SULTRALINE.ID, KENDARI – Setelah berapa kali mangkir dan masuk daftar pencarian orang (DPO) dari penyidik Kejaksaan Tinggi (Kejati) Sulawesi Tenggara (Sultra), tersangka kasus dugaan korupsi pertambangan di Blok Mandiodo, Direktur utama (Dirut) PT. Kabaena Kromit Pratama (KKP) AA akhirnya datang ke Kejati Sultra untuk menjalani pemeriksaan, Senin 17 Juli 2023.
Kepala Kejati Sultra melalui Asisten Intelijen Kejati Sultra, Ade Hermawan menjelaskan bahwa tersangka mengakui perbuatannya telah menerbitkan dokumen nikel yang berasal dari penambangan di Wilayah IUP PT. Antam seolah-olah berasal dari perusahaannya (PT. KKP) dengan imbalan 5 USD Per metrik ton yang berlangsung sejak awal tahun 2021 sampai dengan akhir tahun 2022.
“Akibat perbuatan tersangka tersebut hasil penambangan di wilayah IUP Antam yang dilakukan oleh PT. Lawu Agung Mining tidak diserahkan ke PT. Antam selaku pemilik IUP akan tetapi dijual ke beberapa Smelter dan hasilnya dinikmati oleh PT. Lawu Agung Mining sehingga mengakibatkan kerugian negara,” ungkap Ade dalam keterangan persnya.

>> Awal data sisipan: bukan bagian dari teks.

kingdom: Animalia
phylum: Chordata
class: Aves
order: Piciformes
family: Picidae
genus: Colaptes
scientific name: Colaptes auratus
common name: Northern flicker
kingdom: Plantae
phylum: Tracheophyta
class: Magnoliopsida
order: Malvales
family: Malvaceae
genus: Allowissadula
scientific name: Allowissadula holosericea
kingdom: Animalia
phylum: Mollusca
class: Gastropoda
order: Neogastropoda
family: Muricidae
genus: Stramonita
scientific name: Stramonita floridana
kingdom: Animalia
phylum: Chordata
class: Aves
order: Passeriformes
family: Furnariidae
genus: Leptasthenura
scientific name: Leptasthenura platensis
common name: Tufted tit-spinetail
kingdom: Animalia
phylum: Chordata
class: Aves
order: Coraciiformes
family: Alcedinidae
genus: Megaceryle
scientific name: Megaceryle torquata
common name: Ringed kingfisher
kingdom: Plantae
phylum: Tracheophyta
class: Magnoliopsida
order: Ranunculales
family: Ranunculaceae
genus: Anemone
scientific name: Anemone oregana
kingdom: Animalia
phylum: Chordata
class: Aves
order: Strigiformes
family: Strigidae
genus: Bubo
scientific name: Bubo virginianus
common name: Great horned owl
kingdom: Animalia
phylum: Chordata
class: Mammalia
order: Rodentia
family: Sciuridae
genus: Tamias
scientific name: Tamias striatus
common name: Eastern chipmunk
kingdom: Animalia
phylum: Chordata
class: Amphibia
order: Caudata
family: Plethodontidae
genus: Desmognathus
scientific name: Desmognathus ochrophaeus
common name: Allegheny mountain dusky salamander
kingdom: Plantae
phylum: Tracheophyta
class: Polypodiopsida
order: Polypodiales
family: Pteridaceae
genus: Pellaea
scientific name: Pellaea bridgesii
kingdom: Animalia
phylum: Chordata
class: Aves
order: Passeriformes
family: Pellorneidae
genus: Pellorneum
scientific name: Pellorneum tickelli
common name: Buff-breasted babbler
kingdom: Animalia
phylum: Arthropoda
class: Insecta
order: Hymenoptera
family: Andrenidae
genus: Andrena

Lebih lanjut ia, hal itu dibuktikan dengan tidak adanya aktifitas penambangan nikel di Wilayah IUP PT. KKP dan kegiatan penambangan secara sporadis blok Mandiodo oleh PT. Lawu Agung Mining
tersebut dibuktikan penyidik dari beberapa alat bukti termasuk foto citra satelit.
“Jadi Tersangka dapat melakukan penjualan dokumen tersebut karena dilahan tambang PT. KKP tidak ada cadangan ore nikel akan tetapi dengan kerjasama beberapa pihak dan imbalan uang PT. KKP tetap mendapatkan RKAB setiap tahun dengan jumlah jutaan metrik ton,” beber Ade
“Tersangka sebelumnya telah dicekal dan masuk dalam daftar DPO penyidik Kejati Sultra, setelah selesai menjalani pemeriksaan Tersangka langsung ditahan penyidik untuk 20 hari kedepan di rutan Kendari,” pungkasnya.
Diberitakan sebelumnya, Kejati Sultra sudah menetapkan empat orang sebagai tersangka yaitu Pelaksana Lapangan PT Lawu Agung Mining (LAM) GL, General PT Antam Konut HW, Direktur PT KKP AA, dan Direktur Utama (Dirut) PT LAM OF.
Bahkan atas, kasus tersebut berpotensi Kerugian Negara sejak tambang Blok Mandiodo di Kabupaten Konawe Utara, Provinsi Sulawesi Tenggara (Sultra) di buka menyentuh angka Rp 5,7 Triliun.